Figure: Horizontal-scaling proof aggregation

Deep dive into horizontal scaling¶

Let’s delve deeper into how the use of proof aggregation boosts the system’s throughput.

A crucial metric in this process is \(\mathtt{aggregation\_time}\), which represents the time it takes to combine proofs from \(N\) batches, which is close to 12 seconds.

Throughput, measured in batches per second, can be computed as follows:

\[ \dfrac{N}{ \text{max} \big(\mathtt{prove\_a\_batch\_time},\ N · \mathtt{close\_a\_batch\_time},\ \mathtt{block\_time},\ \mathtt{aggregation\_time}\big)} \]

Observe that, since proving and closing batches, and aggregating proofs can run in parallel for a set of \(N\) batches, verification of all \(N\) batches takes as long as the slowest of the three operations.

Hence the denominator, in the above formula, is the maximum among the values: \(\mathtt{prove\_a\_batch\_time}\), \(N · \mathtt{close\_a\_batch\_time}\), \(\mathtt{block\_time}\), and \(\mathtt{aggregation\_time}\).

This means, in the case where the maximum time in the denominator is \(\mathtt{prove\_a\_batch\_time}\), the system’s throughput increases by a factor of \(N\).

Delay in this scenario can be computed as follows:

\[ \texttt{delay} = N·\mathtt{close\_a\_batch\_time} + \mathtt{prove\_a\_batch\_time} + \mathtt{aggregation\_time}+ \mathtt{block\_time} \]

A straightforward aggregation of batches substantially increases delay relative to a single batch approach.

As discussed earlier, delay is a critical factor to user experience.

To retain the throughput gains while reducing the delay, we can adopt a two-step approach for batch processing: first, order (also known as sequence) and then prove.

This segmentation allows for optimization in each step, potentially reducing the overall delay while maintaining improvements in throughput.

Enhancing delay by order then prove¶

The rationale behind decoupling batch ordering (sequencing) from batch proving is twofold:

Ensure swift responses to users regarding their L2 transactions with minimal delay.
Enable transaction aggregation for maximizing system throughput.

Sequencing an L2 batch involves deciding which L2 transactions should be part of the next batch.
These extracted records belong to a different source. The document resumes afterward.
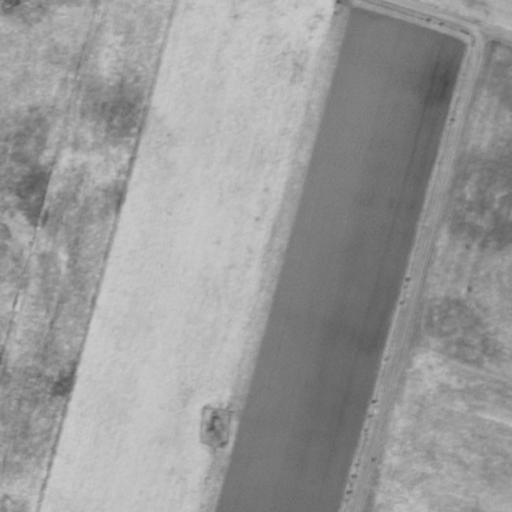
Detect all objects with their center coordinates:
park: (216, 423)
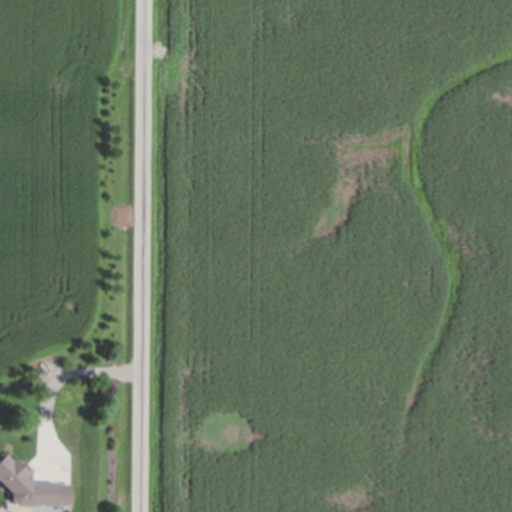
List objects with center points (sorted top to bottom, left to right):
road: (142, 256)
road: (54, 377)
building: (25, 483)
building: (21, 486)
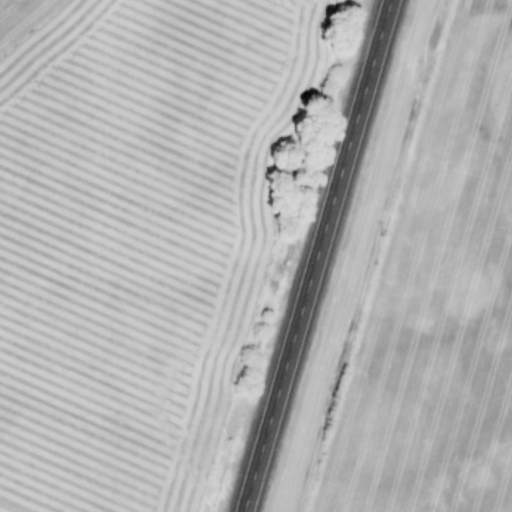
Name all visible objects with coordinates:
road: (318, 256)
That is, when to create or close the batch, and sent it to L1.

As the sequence of batches is written to L1, data availability and immutability are ensured on L1.
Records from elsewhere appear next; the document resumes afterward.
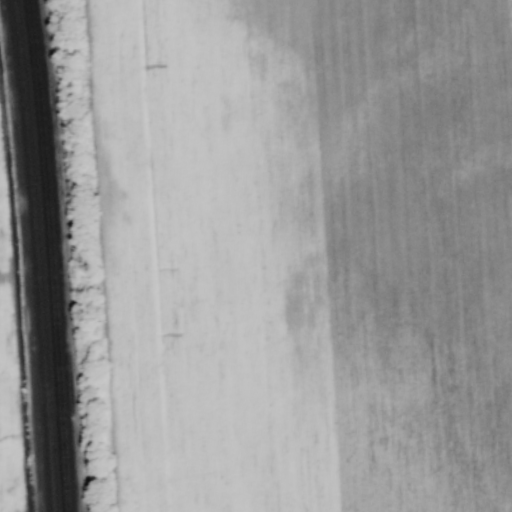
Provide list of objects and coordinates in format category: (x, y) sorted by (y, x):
railway: (35, 255)
railway: (51, 255)
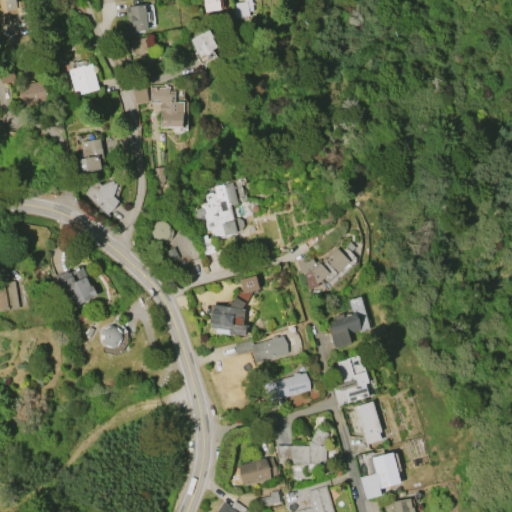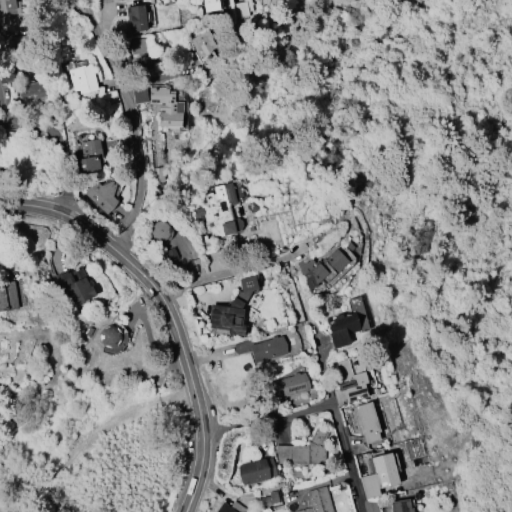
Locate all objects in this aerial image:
building: (53, 1)
building: (210, 5)
building: (212, 5)
building: (242, 7)
building: (7, 8)
building: (241, 9)
building: (7, 17)
building: (136, 18)
building: (136, 18)
building: (203, 43)
building: (137, 46)
building: (138, 46)
building: (203, 46)
building: (6, 76)
building: (81, 77)
building: (82, 79)
building: (31, 92)
building: (31, 92)
building: (139, 96)
building: (163, 103)
building: (167, 107)
road: (131, 123)
road: (51, 135)
building: (90, 155)
building: (90, 156)
building: (102, 194)
building: (102, 195)
building: (218, 211)
building: (206, 244)
building: (171, 254)
building: (321, 268)
building: (321, 268)
road: (222, 274)
building: (248, 284)
building: (74, 285)
building: (76, 286)
building: (8, 295)
building: (8, 296)
road: (166, 310)
building: (232, 310)
building: (227, 318)
building: (346, 323)
building: (341, 330)
building: (110, 336)
building: (110, 336)
building: (269, 348)
building: (268, 350)
building: (350, 380)
building: (351, 381)
building: (289, 385)
building: (291, 385)
road: (265, 418)
road: (334, 419)
building: (368, 422)
building: (368, 422)
building: (305, 453)
building: (308, 453)
building: (257, 470)
building: (257, 471)
building: (379, 474)
building: (380, 475)
building: (268, 498)
building: (317, 501)
building: (317, 501)
building: (400, 505)
building: (401, 505)
building: (230, 508)
building: (231, 508)
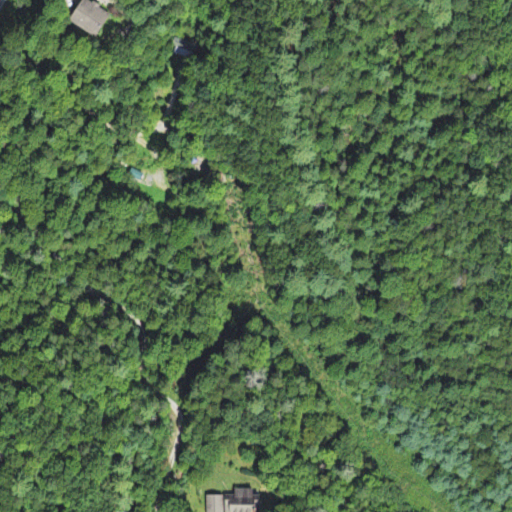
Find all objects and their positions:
building: (91, 20)
building: (235, 503)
Sequenced batches may not be proved immediately, but they are guaranteed to be proved eventually.

This creates a state within the L2 system that reflects the eventual outcome of executing those transactions, even though the proof hasn’t been completed yet.

Such a state is called a virtual state because it represents a future state to be consolidated once the proof is processed.
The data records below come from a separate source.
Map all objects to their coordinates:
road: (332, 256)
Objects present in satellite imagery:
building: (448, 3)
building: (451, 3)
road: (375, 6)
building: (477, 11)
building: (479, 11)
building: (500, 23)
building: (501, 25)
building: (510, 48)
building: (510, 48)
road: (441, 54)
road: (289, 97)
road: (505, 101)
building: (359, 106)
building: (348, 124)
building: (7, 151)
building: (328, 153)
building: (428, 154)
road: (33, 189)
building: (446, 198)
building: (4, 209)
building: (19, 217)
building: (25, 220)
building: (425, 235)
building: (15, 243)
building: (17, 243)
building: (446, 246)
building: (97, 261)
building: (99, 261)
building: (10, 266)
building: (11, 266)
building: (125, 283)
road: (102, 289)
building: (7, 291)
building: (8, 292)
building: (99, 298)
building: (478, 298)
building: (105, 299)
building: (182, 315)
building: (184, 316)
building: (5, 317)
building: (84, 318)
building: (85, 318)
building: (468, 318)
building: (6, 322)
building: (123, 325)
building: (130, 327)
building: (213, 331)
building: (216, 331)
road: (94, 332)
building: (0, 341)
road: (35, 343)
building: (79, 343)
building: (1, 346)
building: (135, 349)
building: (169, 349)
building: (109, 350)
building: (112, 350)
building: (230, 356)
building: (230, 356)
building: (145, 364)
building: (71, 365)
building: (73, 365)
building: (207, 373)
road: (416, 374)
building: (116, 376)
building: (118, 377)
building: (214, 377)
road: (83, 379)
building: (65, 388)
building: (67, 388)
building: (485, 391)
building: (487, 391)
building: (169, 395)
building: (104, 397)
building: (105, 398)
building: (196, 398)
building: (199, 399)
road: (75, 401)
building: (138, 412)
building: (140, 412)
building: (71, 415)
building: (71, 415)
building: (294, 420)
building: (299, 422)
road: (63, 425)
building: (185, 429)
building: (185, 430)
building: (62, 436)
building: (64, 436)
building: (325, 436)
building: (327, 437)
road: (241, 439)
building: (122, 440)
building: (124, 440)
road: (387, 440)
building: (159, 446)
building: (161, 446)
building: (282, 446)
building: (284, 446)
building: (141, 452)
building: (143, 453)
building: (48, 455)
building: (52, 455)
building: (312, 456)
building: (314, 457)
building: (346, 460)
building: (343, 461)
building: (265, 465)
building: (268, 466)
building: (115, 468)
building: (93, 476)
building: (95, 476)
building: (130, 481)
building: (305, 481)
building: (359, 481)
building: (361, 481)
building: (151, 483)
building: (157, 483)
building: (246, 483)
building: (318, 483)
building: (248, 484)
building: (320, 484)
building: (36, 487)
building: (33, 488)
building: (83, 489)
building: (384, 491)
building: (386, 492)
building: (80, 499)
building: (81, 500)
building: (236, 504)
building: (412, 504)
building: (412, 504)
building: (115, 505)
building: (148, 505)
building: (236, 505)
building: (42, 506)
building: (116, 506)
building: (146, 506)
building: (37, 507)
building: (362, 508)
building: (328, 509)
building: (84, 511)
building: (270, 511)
More precisely, the virtual state is the state reached after executing and sequencing batches in L1, before they are validated using proofs.

Figure: Definition of the Virtual state

It’s crucial for users to understand that once a transaction is in the virtual state, its processing is guaranteed.

Notable improvement lies in the ability to close batches more rapidly than the block time, providing a more efficient and expedited processing mechanism.

Let’s adopt a revised definition for the delay:

The duration from the moment a user submits an L2 transaction until that transaction reaches the virtual state.

From the user’s perspective, once the transaction is in the virtual state, it can be regarded as processed.

\[ \mathtt{delay}^{(\mathtt{to\_virtual})} = \mathtt{close\_a\_batch\_time} + \mathtt{block\_time} \]

The smart contract allows us to sequence multiple batches, in which case the delay can be computed as shown below.

\[ \mathtt{delay}^{(\mathtt{to\_virtual})} = N · \mathtt{close\_a\_batch\_time} + \mathtt{block\_time} \]

Note that we have experienced a significant reduction in the delay.

Below, we present several advantages of decoupling batch sequencing from batch proving:

Queue management: This approach enables effective management of the queue for sequenced batches that await consolidation.
Flexibility in delay and prover resources: It becomes possible to adjust the amount of delay by adjusting the number of provers in operation.
User perception: Decoupling allows for adjustments in delay and resource alloca- tion without impacting the perceived delay experienced by users.